Höhere Gebühren für nächtliche Flüge mit lauten Maschinen zeigen Wirkung: Am Flughafen Nürnberg ist der Nachtfluglärm in den vergangenen Jahren zurückgegangen. Das geht aus aktuellen Auswertungen hervor, die bei der Sitzung der Fluglärmkommission am 26. Januar 2026 vorgestellt wurden.
Zentrales Thema der Sitzung war ein Bericht der Deutschen Flugsicherung. Dabei wurde geprüft, ob eine erneute Verlegung von An- und Abflugrouten möglich und sinnvoll wäre. Das Ergebnis: Frühere Anpassungen haben die Lärmbelastung bereits spürbar reduziert. Diese Effekte werden jedoch teilweise durch steigende Flugzahlen abgeschwächt.

Gebühren als wirksames Steuerungsinstrument
Einigkeit bestand in der Kommission darüber, dass vor allem die Entgeltordnung des Flughafens ein entscheidender Hebel für mehr Lärmschutz ist. Der Flughafen erhebt inzwischen deutlich höhere Gebühren für nächtliche Abflüge mit älteren, lauteren Flugzeugen. Ziel ist es, Anreize für den Einsatz moderner, leiser Maschinen zu schaffen – oder Flüge in der Kernnacht möglichst ganz zu vermeiden. Notfall- und Ausweichflüge gelten weiterhin als unvermeidbar und akzeptabel.
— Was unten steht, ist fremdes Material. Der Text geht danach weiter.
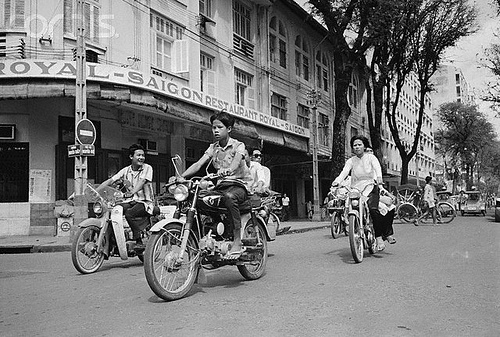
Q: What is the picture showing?
A: It is showing a street.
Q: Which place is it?
A: It is a street.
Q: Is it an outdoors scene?
A: Yes, it is outdoors.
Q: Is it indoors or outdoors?
A: It is outdoors.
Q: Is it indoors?
A: No, it is outdoors.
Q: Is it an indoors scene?
A: No, it is outdoors.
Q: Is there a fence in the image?
A: No, there are no fences.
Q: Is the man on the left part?
A: Yes, the man is on the left of the image.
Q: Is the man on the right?
A: No, the man is on the left of the image.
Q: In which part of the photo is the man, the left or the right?
A: The man is on the left of the image.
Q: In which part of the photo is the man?
A: The man is on the left of the image.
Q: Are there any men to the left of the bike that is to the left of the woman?
A: Yes, there is a man to the left of the bike.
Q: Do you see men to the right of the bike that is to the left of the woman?
A: No, the man is to the left of the bike.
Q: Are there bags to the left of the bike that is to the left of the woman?
A: No, there is a man to the left of the bike.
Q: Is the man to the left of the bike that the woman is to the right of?
A: Yes, the man is to the left of the bike.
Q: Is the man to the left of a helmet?
A: No, the man is to the left of the bike.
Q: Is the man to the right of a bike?
A: No, the man is to the left of a bike.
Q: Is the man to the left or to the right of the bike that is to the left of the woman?
A: The man is to the left of the bike.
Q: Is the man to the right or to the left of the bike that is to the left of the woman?
A: The man is to the left of the bike.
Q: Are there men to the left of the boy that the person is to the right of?
A: Yes, there is a man to the left of the boy.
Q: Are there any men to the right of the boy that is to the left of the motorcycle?
A: No, the man is to the left of the boy.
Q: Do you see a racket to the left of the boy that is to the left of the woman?
A: No, there is a man to the left of the boy.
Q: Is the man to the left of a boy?
A: Yes, the man is to the left of a boy.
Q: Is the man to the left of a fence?
A: No, the man is to the left of a boy.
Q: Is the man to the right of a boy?
A: No, the man is to the left of a boy.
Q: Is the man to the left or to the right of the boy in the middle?
A: The man is to the left of the boy.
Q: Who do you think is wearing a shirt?
A: The man is wearing a shirt.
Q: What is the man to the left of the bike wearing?
A: The man is wearing a shirt.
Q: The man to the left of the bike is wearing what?
A: The man is wearing a shirt.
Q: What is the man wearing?
A: The man is wearing a shirt.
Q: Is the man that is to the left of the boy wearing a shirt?
A: Yes, the man is wearing a shirt.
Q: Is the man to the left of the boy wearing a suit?
A: No, the man is wearing a shirt.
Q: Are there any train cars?
A: No, there are no train cars.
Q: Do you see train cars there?
A: No, there are no train cars.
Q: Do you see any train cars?
A: No, there are no train cars.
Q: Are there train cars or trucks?
A: No, there are no train cars or trucks.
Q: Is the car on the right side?
A: Yes, the car is on the right of the image.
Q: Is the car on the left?
A: No, the car is on the right of the image.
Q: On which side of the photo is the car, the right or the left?
A: The car is on the right of the image.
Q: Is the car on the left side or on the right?
A: The car is on the right of the image.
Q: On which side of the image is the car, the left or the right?
A: The car is on the right of the image.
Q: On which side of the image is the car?
A: The car is on the right of the image.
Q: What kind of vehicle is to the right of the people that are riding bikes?
A: The vehicle is a car.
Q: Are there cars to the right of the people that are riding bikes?
A: Yes, there is a car to the right of the people.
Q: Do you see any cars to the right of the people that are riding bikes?
A: Yes, there is a car to the right of the people.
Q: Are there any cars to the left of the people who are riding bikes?
A: No, the car is to the right of the people.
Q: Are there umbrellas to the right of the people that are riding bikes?
A: No, there is a car to the right of the people.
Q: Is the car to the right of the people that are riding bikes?
A: Yes, the car is to the right of the people.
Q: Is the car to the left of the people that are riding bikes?
A: No, the car is to the right of the people.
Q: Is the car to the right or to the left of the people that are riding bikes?
A: The car is to the right of the people.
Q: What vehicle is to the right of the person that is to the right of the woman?
A: The vehicle is a car.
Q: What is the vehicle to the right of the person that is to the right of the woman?
A: The vehicle is a car.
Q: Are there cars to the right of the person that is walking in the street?
A: Yes, there is a car to the right of the person.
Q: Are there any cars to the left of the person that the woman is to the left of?
A: No, the car is to the right of the person.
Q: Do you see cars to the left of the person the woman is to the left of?
A: No, the car is to the right of the person.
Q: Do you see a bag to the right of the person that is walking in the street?
A: No, there is a car to the right of the person.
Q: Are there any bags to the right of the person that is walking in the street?
A: No, there is a car to the right of the person.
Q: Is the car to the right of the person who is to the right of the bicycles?
A: Yes, the car is to the right of the person.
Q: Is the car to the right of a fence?
A: No, the car is to the right of the person.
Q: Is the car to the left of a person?
A: No, the car is to the right of a person.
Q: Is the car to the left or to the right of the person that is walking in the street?
A: The car is to the right of the person.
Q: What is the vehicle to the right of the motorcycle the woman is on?
A: The vehicle is a car.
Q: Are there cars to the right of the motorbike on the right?
A: Yes, there is a car to the right of the motorcycle.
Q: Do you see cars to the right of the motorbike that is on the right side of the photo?
A: Yes, there is a car to the right of the motorcycle.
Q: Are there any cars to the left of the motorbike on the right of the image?
A: No, the car is to the right of the motorbike.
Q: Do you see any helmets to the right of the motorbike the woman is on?
A: No, there is a car to the right of the motorbike.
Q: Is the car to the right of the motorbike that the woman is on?
A: Yes, the car is to the right of the motorbike.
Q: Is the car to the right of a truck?
A: No, the car is to the right of the motorbike.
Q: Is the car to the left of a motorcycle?
A: No, the car is to the right of a motorcycle.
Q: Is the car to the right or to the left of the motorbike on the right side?
A: The car is to the right of the motorbike.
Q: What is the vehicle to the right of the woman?
A: The vehicle is a car.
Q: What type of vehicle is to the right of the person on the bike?
A: The vehicle is a car.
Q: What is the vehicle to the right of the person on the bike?
A: The vehicle is a car.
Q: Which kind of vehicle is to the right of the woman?
A: The vehicle is a car.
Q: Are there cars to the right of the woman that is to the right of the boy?
A: Yes, there is a car to the right of the woman.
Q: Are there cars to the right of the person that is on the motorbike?
A: Yes, there is a car to the right of the woman.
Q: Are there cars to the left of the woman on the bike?
A: No, the car is to the right of the woman.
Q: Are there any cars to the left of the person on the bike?
A: No, the car is to the right of the woman.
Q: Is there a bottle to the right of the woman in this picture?
A: No, there is a car to the right of the woman.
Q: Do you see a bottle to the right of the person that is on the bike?
A: No, there is a car to the right of the woman.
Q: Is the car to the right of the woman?
A: Yes, the car is to the right of the woman.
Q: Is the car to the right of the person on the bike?
A: Yes, the car is to the right of the woman.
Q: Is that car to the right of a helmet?
A: No, the car is to the right of the woman.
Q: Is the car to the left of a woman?
A: No, the car is to the right of a woman.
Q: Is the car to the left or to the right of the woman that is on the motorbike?
A: The car is to the right of the woman.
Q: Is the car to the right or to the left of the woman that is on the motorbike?
A: The car is to the right of the woman.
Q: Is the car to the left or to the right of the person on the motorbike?
A: The car is to the right of the woman.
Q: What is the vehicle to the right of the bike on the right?
A: The vehicle is a car.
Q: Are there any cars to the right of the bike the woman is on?
A: Yes, there is a car to the right of the bike.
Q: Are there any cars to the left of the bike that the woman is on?
A: No, the car is to the right of the bike.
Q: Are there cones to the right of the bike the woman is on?
A: No, there is a car to the right of the bike.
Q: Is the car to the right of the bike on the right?
A: Yes, the car is to the right of the bike.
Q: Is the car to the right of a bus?
A: No, the car is to the right of the bike.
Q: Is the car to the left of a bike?
A: No, the car is to the right of a bike.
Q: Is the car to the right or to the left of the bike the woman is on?
A: The car is to the right of the bike.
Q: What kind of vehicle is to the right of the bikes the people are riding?
A: The vehicle is a car.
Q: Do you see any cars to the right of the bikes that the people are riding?
A: Yes, there is a car to the right of the bikes.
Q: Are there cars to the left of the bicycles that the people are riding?
A: No, the car is to the right of the bikes.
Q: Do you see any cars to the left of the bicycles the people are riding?
A: No, the car is to the right of the bikes.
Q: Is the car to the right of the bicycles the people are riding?
A: Yes, the car is to the right of the bikes.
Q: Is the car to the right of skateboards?
A: No, the car is to the right of the bikes.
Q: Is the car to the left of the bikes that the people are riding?
A: No, the car is to the right of the bikes.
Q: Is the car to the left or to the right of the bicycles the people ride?
A: The car is to the right of the bikes.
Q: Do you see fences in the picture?
A: No, there are no fences.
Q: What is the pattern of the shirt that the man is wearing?
A: The shirt is striped.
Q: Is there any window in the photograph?
A: Yes, there is a window.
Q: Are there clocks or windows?
A: Yes, there is a window.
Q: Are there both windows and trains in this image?
A: No, there is a window but no trains.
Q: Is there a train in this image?
A: No, there are no trains.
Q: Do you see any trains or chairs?
A: No, there are no trains or chairs.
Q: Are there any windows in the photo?
A: Yes, there is a window.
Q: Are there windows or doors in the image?
A: Yes, there is a window.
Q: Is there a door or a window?
A: Yes, there is a window.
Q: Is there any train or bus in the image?
A: No, there are no buses or trains.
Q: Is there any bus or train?
A: No, there are no buses or trains.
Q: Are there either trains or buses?
A: No, there are no buses or trains.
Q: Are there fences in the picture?
A: No, there are no fences.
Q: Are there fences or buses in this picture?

Trotz technischer Fortschritte empfinden viele Anwohnerinnen und Anwohner vor allem in Sommernächten weiterhin eine starke Belastung. Ursache ist weniger die Lautstärke einzelner Flugzeuge als vielmehr die steigende Zahl der Flüge. Eine erneute Änderung der Flugrouten würde die Belastung vor allem räumlich verlagern, die Zahl der Betroffenen insgesamt aber kaum verringern.
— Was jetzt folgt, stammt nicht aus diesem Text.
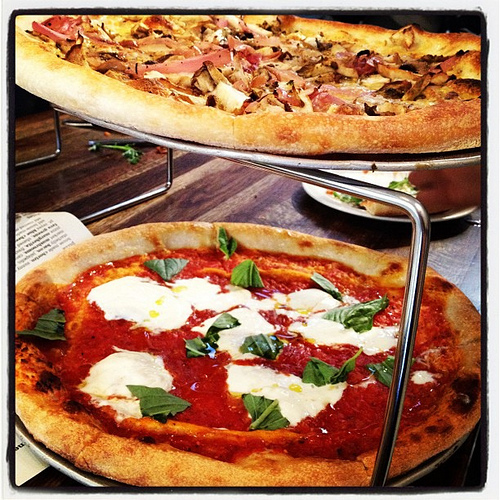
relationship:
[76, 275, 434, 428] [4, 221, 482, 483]
mozzarella on pizza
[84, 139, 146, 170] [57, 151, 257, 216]
food bits on wooden table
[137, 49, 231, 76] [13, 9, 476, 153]
ham on pizza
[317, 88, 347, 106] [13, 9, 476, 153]
red onion on pizza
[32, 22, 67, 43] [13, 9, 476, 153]
red onion on pizza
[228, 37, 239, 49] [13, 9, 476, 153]
red onion on pizza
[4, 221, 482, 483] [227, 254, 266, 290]
pizza with basil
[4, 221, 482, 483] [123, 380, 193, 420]
pizza with basil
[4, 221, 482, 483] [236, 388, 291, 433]
pizza with basil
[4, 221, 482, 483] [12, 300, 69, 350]
pizza with basil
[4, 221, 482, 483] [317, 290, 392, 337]
pizza with basil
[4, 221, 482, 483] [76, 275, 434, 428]
pizza with mozzarella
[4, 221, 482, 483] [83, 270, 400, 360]
pizza with mozzarella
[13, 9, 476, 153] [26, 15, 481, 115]
pizza with mushrooms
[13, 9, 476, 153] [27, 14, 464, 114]
pizza with ham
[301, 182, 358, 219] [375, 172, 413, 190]
plate with salad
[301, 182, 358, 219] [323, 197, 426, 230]
plate with crust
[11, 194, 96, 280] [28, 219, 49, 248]
paper with words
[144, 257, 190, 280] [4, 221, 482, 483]
basil on top pizza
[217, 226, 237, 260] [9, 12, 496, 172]
basil leaf on top pizza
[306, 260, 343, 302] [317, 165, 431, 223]
green leaf on top pizza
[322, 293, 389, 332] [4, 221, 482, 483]
basil on top of pizza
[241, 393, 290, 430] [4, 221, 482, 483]
basil on top of pizza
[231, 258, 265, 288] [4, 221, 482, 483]
basil on top of pizza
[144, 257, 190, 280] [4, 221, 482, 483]
basil on top of pizza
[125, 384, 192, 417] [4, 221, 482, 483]
basil on top of pizza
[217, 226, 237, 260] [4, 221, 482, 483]
basil leaf on top of pizza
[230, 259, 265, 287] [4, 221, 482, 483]
basil leaf on top of pizza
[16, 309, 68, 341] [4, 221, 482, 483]
basil on top of pizza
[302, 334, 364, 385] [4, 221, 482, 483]
leaves on top of pizza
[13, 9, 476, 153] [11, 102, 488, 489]
pizza on rack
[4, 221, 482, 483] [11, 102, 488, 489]
pizza on rack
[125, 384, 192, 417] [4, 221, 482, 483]
basil on pizza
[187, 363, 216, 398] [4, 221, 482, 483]
sauce on pizza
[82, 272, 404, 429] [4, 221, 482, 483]
mozzarella on pizza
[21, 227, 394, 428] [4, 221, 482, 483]
basil on pizza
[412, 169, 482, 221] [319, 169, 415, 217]
person taking slice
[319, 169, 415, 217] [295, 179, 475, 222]
slice on plate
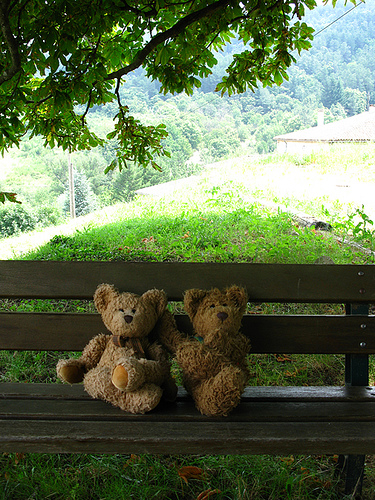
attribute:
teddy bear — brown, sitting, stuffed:
[55, 282, 170, 415]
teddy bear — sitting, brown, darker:
[178, 285, 250, 414]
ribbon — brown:
[116, 335, 144, 357]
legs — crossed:
[182, 347, 241, 419]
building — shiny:
[278, 110, 372, 155]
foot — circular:
[112, 363, 127, 389]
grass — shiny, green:
[30, 146, 373, 266]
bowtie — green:
[192, 336, 205, 344]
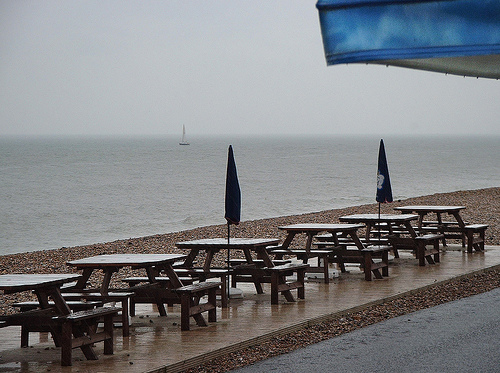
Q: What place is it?
A: It is a beach.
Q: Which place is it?
A: It is a beach.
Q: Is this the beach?
A: Yes, it is the beach.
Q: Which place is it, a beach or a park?
A: It is a beach.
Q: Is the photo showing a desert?
A: No, the picture is showing a beach.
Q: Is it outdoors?
A: Yes, it is outdoors.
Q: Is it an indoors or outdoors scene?
A: It is outdoors.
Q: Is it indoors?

Flughafen wichtig – Nachtlärm bleibt Thema
Die Fluglärmkommission besteht aus Vertreterinnen und Vertretern der Stadt Nürnberg, der umliegenden Kommunen, der Staatsministerien, von Fluggesellschaften, Wirtschaft, Flughafenbetreiber und Lärmschutzverbänden. Zum 1. Mai 2026 übernimmt Dr. Udo Raab von der Industrie- und Handelskammer Nürnberg für Mittelfranken den Vorsitz des Gremiums.
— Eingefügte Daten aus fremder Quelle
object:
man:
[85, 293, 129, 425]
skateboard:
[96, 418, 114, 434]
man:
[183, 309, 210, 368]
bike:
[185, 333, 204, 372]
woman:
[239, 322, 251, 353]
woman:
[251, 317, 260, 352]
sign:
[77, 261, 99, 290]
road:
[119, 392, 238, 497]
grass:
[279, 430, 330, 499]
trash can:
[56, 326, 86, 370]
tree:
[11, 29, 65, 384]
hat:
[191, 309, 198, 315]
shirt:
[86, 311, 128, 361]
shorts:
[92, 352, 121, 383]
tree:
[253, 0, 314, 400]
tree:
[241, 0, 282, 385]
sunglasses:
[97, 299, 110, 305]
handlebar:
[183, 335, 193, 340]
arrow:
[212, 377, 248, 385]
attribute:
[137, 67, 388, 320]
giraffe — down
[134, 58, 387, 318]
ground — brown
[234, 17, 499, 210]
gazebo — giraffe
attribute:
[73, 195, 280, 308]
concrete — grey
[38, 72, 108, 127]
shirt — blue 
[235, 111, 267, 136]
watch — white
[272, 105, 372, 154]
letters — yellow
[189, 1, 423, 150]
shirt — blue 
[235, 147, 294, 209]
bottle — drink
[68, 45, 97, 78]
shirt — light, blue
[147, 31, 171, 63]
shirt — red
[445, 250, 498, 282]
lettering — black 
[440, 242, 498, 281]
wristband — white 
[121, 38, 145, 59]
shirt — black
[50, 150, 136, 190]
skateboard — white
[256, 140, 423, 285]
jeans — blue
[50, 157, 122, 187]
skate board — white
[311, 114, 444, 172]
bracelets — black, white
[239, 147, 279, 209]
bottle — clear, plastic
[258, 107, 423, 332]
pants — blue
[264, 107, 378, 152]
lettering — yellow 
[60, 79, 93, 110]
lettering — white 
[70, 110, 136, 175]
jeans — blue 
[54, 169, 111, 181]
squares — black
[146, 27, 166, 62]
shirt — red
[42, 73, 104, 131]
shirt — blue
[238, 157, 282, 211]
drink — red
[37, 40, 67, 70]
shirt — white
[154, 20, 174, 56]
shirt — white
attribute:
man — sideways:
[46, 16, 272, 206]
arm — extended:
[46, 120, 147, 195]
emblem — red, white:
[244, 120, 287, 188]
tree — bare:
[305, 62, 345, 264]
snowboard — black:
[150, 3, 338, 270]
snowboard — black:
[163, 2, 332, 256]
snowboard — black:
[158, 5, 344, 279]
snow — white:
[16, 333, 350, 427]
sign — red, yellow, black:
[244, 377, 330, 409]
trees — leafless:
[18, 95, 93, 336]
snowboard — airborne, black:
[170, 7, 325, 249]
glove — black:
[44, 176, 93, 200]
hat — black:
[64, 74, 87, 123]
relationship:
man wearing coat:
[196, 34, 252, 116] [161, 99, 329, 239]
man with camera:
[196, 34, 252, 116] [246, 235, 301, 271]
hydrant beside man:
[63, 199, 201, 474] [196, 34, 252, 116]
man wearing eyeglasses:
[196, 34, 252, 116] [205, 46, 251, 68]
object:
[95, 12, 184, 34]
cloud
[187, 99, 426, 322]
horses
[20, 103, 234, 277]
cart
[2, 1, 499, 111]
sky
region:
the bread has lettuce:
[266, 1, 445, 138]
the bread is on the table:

Stadt und Umlandgemeinden bekennen sich weiterhin klar zum Flughafen als wichtigem Bestandteil der Mobilität in der Metropolregion. Gleichzeitig bleibt die Reduzierung der Nachtflüge ein zentrales Ziel. Die bisherigen Maßnahmen zeigen Fortschritte – der Weg zu spürbar mehr Nachtruhe ist jedoch noch nicht abgeschlossen.